Was haben Pirouette, Plié und Pas de deux mit Pornos zu tun? Die formalisierten Ballettposen waren ursprünglich dazu gedacht, „männliche Zuschauer aufzugeilen“, erklärt uns die gefeierte Wiener Choreografin Florentina Holzinger. Ihre Performances brechen mit dem rigiden Schönheits- und Körperkult des klassischen Balletts. Denn die einzigen Grenzen sind die eigenen – und diese gilt es für die widerständige Künstlerin immer wieder zu überwinden. 

Lena Stefflitsch: Deine Arbeit wird oft als radikal, progressiv, feministisch oder gar pornografisch bezeichnet. Was hältst Du von diesen Bewertungen?

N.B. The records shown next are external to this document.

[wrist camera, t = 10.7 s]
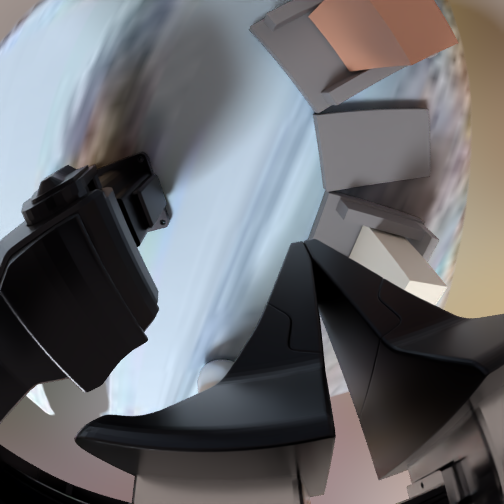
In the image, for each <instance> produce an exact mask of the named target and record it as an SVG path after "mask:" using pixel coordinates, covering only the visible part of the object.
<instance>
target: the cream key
mask: <svg viewBox="0 0 504 504" xmlns="http://www.w3.org/2000/svg"><path fill="white" fill-rule="evenodd" d="M349 258H351V259H352V260H354V261H356V262H358V263H359V264H361V265H363V266H364V267H366V268H368V269H369V270H371V271H373V272H375V273H376V274H378V275H380V276H381V277H383V279H386V280H388V281H390V282H391V283H393V284H395V285H397V286H398V287H400V288H402V289H404V290H405V291H407V292H409V293H411V294H413V295H415V296H417V297H419V298H421V299H423V300H425V301H427V302H429V303H431V304H433V305H436V304H437V302H438V301H439V299H440V298H441V296H442V295H443V293H444V291H445V290H446V288H447V286H446V285H445V283H444V282H443V281H442V280H441V278H440V277H439V276H438V275H437V273H436V272H435V271H434V270H433V269H432V267H431V266H430V265H429V264H428V263H427V262H426V260H425V259H424V258H423V257H422V256H421V255H420V253H419V252H418V251H417V250H416V249H415V248H414V247H413V246H412V245H411V243H410V242H409V241H408V240H407V239H406V238H405V237H404V236H400V235H396V234H393V233H389V232H386V231H382V230H378V229H374V228H371V227H367V226H363V227H362V229H361V231H360V234H359V236H358V238H357V240H356V243H355V245H354V247H353V249H352V252H351V254H350V256H349Z"/></svg>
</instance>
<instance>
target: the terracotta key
mask: <svg viewBox="0 0 504 504" xmlns="http://www.w3.org/2000/svg"><path fill="white" fill-rule="evenodd" d="M308 17H309V18H310V19H311V21H312V22H313V23H314V24H315V25H316V27H317V28H318V29H319V30H320V32H321V33H322V34H323V35H324V37H325V38H326V39H327V41H328V42H329V43H330V45H331V46H332V47H333V49H334V50H335V51H336V53H337V54H338V56H339V57H340V58H341V60H342V61H343V63H344V64H345V66H346V67H347V69H348V70H349V72H351V71H358V70H365V69H373V68H382V67H392V66H406V65H413V64H415V63H417V62H419V61H421V60H423V59H425V58H427V57H429V56H431V55H433V54H435V53H438V52H440V51H442V50H444V49H446V48H448V47H451V46H453V45H455V44H457V43H458V41H457V39H456V37H455V35H454V33H453V31H452V30H451V28H450V26H449V24H448V22H447V21H446V19H445V17H444V16H443V14H442V12H441V11H440V9H439V7H438V6H437V4H436V3H435V1H434V0H324V1H323V2H322V3H321V4H320V5H319V6H318V7H317V8H316V9H315V10H314V11H313V12H312V13H311V14H310V15H309V16H308Z"/></svg>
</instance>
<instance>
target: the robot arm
mask: <svg viewBox="0 0 504 504" xmlns="http://www.w3.org/2000/svg"><path fill="white" fill-rule="evenodd" d="M139 157H143V159H144V161H143V162H141V161H140V160H139ZM166 204H167V202H166V200H165V197H164V194H163V191H162V188H161V185H160V182H159V179H158V176H157V175H155V174H153V171H152V168H151V165H150V162H149V159H148V156H147V154H146V153H143V152H141V153H138V154H135V155H132V156H130V157H127V158H124V159H122V160H119V161H117V162H114V163H111V164H109V165H106V166H104V167H102V168H99V169H97V168H96V165H93V166H91V167H88V165H87V166H84V167H82V168H80V169H75V168H73V167H71V166H69V165H67V166H65V167H63V168H61V169H60V170H58V171H56V172H54V173H53V174H51V175H49V176H48V177H46V178H45V179H44V180H43V181H41V183H40V186H39V189H38V190H37V191H36V192H35V193H34V194H33V196H32V197H31V198H30V199H29V200H27V201H26V202H24V203H23V206H22V211H21V212H22V214H23V217H24V219H25V221H24V222H23V223H22V224H20V225H19V226H18V227H16V228H15V229H14V230H13V231H11V232H10V233H9V234H8V235H6V236H5V237H4V238H3V239H2V240H1V241H0V424H1V422H2V421H3V420H4V419H5V418H6V417H7V415H8V414H9V413H10V412H11V411H12V410H13V409H14V408H15V406H16V405H17V404H18V403H19V402H20V401H21V400H22V399H23V398H24V397H25V396H26V395H27V393H28V392H29V391H30V390H31V389H33V388H34V387H35V386H36V385H38V384H42V383H48V382H53V381H59V380H63V379H70V380H71V381H72V382H74V384H76V385H77V386H78V387H79V388H80V389H81V390H82V391H83V392H89V391H91V390H93V389H95V388H97V387H99V386H101V385H102V384H103V383H104V382H105V380H106V379H107V377H108V376H109V375H110V373H111V372H112V371H113V369H114V368H115V367H116V366H117V364H118V363H119V362H120V361H121V360H122V359H123V358H124V357H125V356H126V355H128V354H129V353H130V352H131V351H132V350H134V349H136V348H137V347H139V346H141V345H142V344H144V343H146V342H147V341H148V338H147V336H146V335H145V333H144V332H145V331H146V329H147V328H148V327H149V325H150V324H151V323H152V322H153V320H154V319H155V317H156V315H157V313H158V311H159V307H158V305H157V302H158V290H157V287H156V285H155V283H154V281H153V279H152V277H151V275H150V273H149V271H148V269H147V267H146V265H145V263H144V261H143V259H142V257H141V255H140V253H139V250H138V248H137V247H138V246H140V244H141V242H142V241H143V239H144V237H145V235H146V234H147V232H150V231H153V230H157V229H161V228H165V227H167V226H168V224H169V222H170V219H169V216H168V214H167V211H166V208H165V206H166ZM161 220H165V221H166V223H163V222H162V221H161ZM319 313H320V315H321V318H322V320H323V323H324V325H325V328H326V331H327V333H328V336H329V338H330V341H331V343H332V346H333V349H334V351H335V354H336V357H337V359H338V362H339V365H340V367H341V370H342V373H343V375H344V378H345V381H346V384H347V387H348V389H349V392H350V395H351V398H352V400H353V403H354V406H355V409H356V412H357V415H358V418H359V419H360V420H359V421H360V424H361V427H362V430H363V433H364V436H365V439H366V442H367V445H368V448H369V451H370V454H371V457H372V461H373V464H374V467H375V470H376V473H377V476H378V479H379V480H381V479H384V478H387V477H390V476H393V475H395V474H398V473H401V472H403V471H406V470H408V471H409V475H410V479H411V483H412V484H411V485H409V486H407V491H408V496H409V499H407V500H404V501H402V502H399V503H396V504H504V314H500V315H494V316H488V317H481V318H473V319H472V318H470V319H469V318H462V317H459V316H456V315H453V314H451V313H449V312H447V311H445V310H443V309H441V308H439V307H437V306H435V305H433V304H431V303H429V302H427V301H425V300H423V299H421V298H419V297H417V296H415V295H413V294H411V293H409V292H407V291H405V290H404V289H402V288H400V287H398V286H397V285H395V284H393V283H391V282H390V281H388V280H386V279H383V277H381V276H380V275H378V274H376V273H375V272H373V271H371V270H369V269H368V268H366V267H364V266H363V265H361V264H359V263H358V262H356V261H354V260H352V259H351V258H349V257H347V256H345V255H344V254H342V253H340V252H338V251H337V250H335V249H333V248H331V247H330V246H328V245H326V244H324V243H322V242H321V241H319V240H317V239H311V240H306V241H304V243H303V242H302V241H301V242H296V243H291V245H290V247H289V249H288V252H287V255H286V257H285V260H284V262H283V265H282V267H281V270H280V272H279V275H278V277H277V280H276V282H275V285H274V287H273V290H272V292H271V295H270V297H269V299H268V302H267V305H266V306H265V309H264V311H263V314H262V316H261V318H260V320H259V322H258V324H257V326H256V328H255V330H254V331H253V333H252V335H251V337H250V338H249V340H248V341H247V343H246V345H245V346H244V348H243V349H242V351H241V352H240V354H239V356H238V357H237V359H236V360H235V362H234V363H233V365H232V366H231V368H230V369H229V371H228V372H227V374H226V375H225V376H224V377H223V378H222V379H221V380H220V381H219V382H218V383H217V384H216V385H214V386H212V387H211V388H209V389H207V390H204V391H202V392H200V393H198V394H196V395H194V396H192V397H190V398H187V399H185V400H183V401H181V402H178V403H176V404H174V405H172V406H169V407H167V408H165V409H162V410H160V411H157V412H154V413H150V414H146V415H140V416H121V415H104V416H101V417H99V418H97V419H95V420H93V421H91V422H89V423H88V424H86V425H85V426H84V427H83V428H81V430H80V431H79V432H78V433H77V435H76V436H75V438H74V439H75V442H76V443H77V445H78V446H80V447H81V448H82V449H84V450H85V451H87V452H88V453H91V454H92V455H94V456H96V457H97V458H99V459H101V460H103V461H105V462H107V463H109V464H111V465H113V466H115V467H117V468H119V469H121V470H123V471H125V472H127V473H129V474H132V475H134V476H135V480H134V488H133V498H132V503H129V502H125V501H121V500H117V499H114V498H110V497H107V496H103V495H100V494H97V493H94V492H91V491H88V490H85V489H83V488H80V487H77V486H74V485H72V484H70V483H67V482H65V481H63V480H60V479H59V478H56V477H54V476H52V475H50V474H48V473H46V472H44V471H43V470H41V469H39V468H37V467H36V466H34V465H32V464H30V463H28V462H27V461H25V460H23V459H22V458H20V457H18V456H17V455H15V454H14V453H12V452H11V451H9V450H8V449H6V448H5V447H3V446H1V445H0V504H311V503H310V497H313V496H319V495H324V492H325V488H326V483H327V479H328V474H329V469H330V464H331V459H332V454H333V448H334V443H335V436H336V435H335V427H334V421H333V414H332V408H331V401H330V395H329V389H328V384H327V378H326V372H325V363H324V353H323V343H322V333H321V324H320V316H319Z"/></svg>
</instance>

Florentina Holzinger: Ich finde sie lustig und nehme sie nicht so ernst. In Österreich bekommt man immer rasch ein Label übergestülpt – das ist halt ein bisschen Provinzgehabe.

Das heißt, Du selbst findest Deine Performances nicht radikal oder extrem?

Ok, ja! Das ist wahrscheinlich die erste Show, bei der ich zugeben würde, dass da Dinge passieren, die körperlich schon extrem sind. Für das Publikum ist in einer Theatersituation aber nicht unbedingt transparent, was wirklich herausfordernd ist. Vieles, was wirklich körperlich ans Limit geht, sieht vollkommen normal aus und umgekehrt. Ich finde es persönlich krasser, wenn sich jemand harte Drogen reinzieht, als wenn sich jemand an der eigenen Haut aufhängt, doch sich jahrelang eine gewisse Schmerztoleranz diesbezüglich antrainiert hat. Unsere Stunts erfordern auf alle Fälle große technische Sorgfalt, damit nichts passiert.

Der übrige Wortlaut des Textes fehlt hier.